- EXERCISE -
Establish how many lines of the material below contain the string "scale". Return that number by itself.

- DATASET -
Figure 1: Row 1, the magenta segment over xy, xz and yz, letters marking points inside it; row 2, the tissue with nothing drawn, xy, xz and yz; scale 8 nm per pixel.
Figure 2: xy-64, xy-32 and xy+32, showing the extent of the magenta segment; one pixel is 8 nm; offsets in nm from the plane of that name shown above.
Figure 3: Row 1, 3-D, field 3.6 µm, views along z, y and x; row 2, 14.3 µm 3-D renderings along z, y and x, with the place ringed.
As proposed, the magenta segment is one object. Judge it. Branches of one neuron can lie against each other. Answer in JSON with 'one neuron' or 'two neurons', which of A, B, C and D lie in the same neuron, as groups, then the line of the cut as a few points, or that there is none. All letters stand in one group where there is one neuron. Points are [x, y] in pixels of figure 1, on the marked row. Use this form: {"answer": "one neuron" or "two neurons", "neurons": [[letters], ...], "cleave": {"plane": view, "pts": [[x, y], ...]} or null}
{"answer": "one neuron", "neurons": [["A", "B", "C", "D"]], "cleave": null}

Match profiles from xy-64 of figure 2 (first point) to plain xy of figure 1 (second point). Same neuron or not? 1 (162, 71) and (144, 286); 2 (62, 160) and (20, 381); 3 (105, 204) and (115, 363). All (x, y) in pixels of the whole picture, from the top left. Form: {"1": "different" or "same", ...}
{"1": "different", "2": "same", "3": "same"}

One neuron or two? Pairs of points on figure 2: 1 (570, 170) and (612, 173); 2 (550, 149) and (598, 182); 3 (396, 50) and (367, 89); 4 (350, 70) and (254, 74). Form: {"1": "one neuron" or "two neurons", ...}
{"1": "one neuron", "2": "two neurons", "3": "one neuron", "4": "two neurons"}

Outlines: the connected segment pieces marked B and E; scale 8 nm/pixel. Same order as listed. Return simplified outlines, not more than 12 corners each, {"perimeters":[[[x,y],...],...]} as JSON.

- PROBLEM SOLUTION -
2